■ REQUIRED WORK:
In the entries that follow, how many lines include "source"? Give the number and nothing else.

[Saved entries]
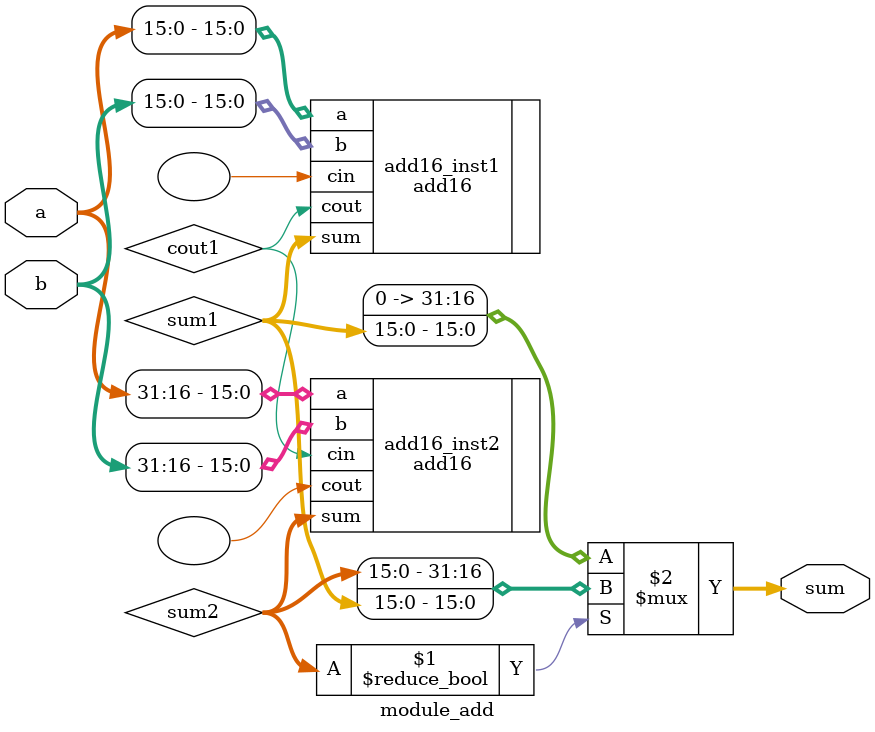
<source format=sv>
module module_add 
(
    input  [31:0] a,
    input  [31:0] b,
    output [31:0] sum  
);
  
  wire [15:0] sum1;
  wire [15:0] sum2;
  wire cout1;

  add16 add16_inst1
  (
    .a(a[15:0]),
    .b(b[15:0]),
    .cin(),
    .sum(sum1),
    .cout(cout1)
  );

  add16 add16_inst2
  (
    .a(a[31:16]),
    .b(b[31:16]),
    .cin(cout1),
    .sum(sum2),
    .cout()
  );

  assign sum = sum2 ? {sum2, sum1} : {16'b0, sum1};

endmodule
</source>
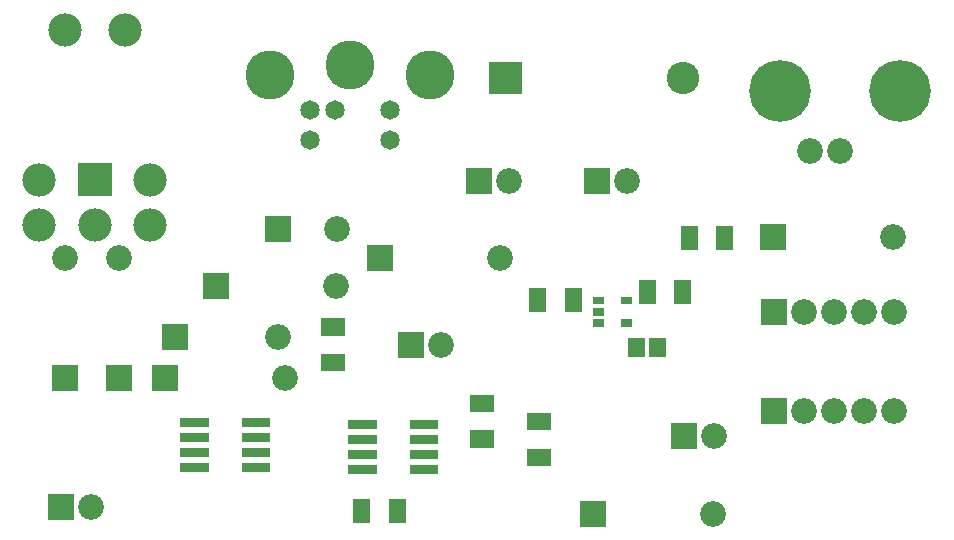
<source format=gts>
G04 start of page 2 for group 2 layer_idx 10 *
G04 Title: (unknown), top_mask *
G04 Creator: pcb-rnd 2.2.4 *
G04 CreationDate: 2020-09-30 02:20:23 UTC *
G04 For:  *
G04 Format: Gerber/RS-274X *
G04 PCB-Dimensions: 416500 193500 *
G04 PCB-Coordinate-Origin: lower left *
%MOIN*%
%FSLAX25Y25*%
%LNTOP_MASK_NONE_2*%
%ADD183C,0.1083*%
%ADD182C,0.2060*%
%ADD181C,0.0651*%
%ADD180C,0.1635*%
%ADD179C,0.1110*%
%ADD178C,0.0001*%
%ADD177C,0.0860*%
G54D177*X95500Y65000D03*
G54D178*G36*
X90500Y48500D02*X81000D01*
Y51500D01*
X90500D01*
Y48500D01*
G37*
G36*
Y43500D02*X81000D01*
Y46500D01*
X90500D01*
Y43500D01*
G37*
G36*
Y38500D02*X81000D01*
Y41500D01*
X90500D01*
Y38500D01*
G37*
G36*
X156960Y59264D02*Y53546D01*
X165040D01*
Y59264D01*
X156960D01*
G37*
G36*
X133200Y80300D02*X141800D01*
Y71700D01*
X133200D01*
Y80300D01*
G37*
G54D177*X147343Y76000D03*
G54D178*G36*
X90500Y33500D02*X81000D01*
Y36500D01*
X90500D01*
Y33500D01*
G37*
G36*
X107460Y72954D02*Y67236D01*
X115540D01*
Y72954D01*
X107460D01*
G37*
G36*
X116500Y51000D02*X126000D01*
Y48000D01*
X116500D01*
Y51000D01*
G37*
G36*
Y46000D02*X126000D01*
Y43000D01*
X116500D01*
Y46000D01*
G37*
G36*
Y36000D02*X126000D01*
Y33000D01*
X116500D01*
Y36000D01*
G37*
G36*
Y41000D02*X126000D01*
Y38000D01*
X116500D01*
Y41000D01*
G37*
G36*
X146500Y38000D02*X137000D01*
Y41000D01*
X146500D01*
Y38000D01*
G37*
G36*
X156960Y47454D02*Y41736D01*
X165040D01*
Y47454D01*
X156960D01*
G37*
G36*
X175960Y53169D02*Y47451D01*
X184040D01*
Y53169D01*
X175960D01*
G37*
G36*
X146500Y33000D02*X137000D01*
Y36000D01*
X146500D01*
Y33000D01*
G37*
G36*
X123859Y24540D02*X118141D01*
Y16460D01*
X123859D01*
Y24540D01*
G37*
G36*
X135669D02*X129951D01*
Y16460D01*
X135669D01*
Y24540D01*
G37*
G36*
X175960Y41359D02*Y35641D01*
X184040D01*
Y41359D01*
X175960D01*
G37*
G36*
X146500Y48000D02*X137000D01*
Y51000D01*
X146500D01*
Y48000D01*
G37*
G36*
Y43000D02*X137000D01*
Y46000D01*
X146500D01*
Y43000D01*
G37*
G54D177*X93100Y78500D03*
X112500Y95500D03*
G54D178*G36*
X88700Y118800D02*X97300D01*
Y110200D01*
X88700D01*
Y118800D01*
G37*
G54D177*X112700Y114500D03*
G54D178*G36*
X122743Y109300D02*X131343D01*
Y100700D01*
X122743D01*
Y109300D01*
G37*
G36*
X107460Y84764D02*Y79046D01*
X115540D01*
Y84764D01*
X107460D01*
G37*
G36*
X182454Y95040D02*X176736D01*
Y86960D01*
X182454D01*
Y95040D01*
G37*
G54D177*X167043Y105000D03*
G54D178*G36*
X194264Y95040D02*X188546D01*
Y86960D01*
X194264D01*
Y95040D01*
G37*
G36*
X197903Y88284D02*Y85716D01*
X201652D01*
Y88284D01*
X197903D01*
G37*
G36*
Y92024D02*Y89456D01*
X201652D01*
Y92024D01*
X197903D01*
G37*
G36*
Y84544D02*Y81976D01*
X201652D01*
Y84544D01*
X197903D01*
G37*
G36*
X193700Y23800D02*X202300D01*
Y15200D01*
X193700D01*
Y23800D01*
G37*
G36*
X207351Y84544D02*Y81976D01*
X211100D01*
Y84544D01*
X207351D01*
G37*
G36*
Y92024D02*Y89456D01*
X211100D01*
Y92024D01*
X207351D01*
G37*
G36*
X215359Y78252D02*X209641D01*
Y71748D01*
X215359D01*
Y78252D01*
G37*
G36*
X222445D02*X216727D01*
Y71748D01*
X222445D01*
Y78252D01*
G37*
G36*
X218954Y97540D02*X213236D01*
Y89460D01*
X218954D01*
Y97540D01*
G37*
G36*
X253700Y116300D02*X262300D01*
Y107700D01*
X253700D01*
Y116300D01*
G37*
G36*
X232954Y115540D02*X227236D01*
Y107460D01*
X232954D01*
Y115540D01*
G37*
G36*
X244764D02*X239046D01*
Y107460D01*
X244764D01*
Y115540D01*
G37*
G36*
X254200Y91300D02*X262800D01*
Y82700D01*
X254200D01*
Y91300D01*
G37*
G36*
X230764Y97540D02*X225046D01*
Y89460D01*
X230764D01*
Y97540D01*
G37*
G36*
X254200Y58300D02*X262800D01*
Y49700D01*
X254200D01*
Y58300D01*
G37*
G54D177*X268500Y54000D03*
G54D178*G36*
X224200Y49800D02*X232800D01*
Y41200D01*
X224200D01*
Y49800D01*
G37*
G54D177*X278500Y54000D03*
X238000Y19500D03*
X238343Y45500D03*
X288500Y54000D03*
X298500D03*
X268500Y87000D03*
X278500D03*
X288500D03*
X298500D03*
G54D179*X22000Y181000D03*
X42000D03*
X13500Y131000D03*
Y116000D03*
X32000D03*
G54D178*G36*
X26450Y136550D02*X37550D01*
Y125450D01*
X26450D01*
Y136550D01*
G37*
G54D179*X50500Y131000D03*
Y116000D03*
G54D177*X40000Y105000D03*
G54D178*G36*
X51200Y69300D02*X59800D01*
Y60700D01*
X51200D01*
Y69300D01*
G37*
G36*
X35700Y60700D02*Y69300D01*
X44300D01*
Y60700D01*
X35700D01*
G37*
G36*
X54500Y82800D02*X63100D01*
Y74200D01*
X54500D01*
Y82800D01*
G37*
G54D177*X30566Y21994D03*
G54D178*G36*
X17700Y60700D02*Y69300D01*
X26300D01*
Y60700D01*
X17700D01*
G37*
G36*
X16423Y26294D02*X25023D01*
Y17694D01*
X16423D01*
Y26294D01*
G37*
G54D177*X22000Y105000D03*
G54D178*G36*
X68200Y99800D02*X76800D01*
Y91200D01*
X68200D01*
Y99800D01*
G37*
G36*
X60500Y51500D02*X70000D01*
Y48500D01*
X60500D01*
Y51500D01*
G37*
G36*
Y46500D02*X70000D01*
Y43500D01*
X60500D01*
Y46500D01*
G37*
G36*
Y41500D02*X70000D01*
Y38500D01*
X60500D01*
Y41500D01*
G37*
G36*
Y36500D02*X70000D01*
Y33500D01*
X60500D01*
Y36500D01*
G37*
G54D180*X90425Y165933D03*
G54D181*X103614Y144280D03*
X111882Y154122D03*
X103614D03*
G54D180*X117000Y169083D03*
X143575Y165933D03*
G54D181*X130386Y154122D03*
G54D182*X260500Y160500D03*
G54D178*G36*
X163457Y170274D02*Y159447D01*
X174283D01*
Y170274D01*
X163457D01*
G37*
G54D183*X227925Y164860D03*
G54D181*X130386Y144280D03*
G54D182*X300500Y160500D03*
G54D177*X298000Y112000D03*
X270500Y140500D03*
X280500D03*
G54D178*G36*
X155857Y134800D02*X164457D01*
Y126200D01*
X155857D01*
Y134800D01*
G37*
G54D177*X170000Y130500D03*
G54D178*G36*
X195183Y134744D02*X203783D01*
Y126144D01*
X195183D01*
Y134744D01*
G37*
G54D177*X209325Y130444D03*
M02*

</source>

■ ANSWER TO THE PROBLEM:
4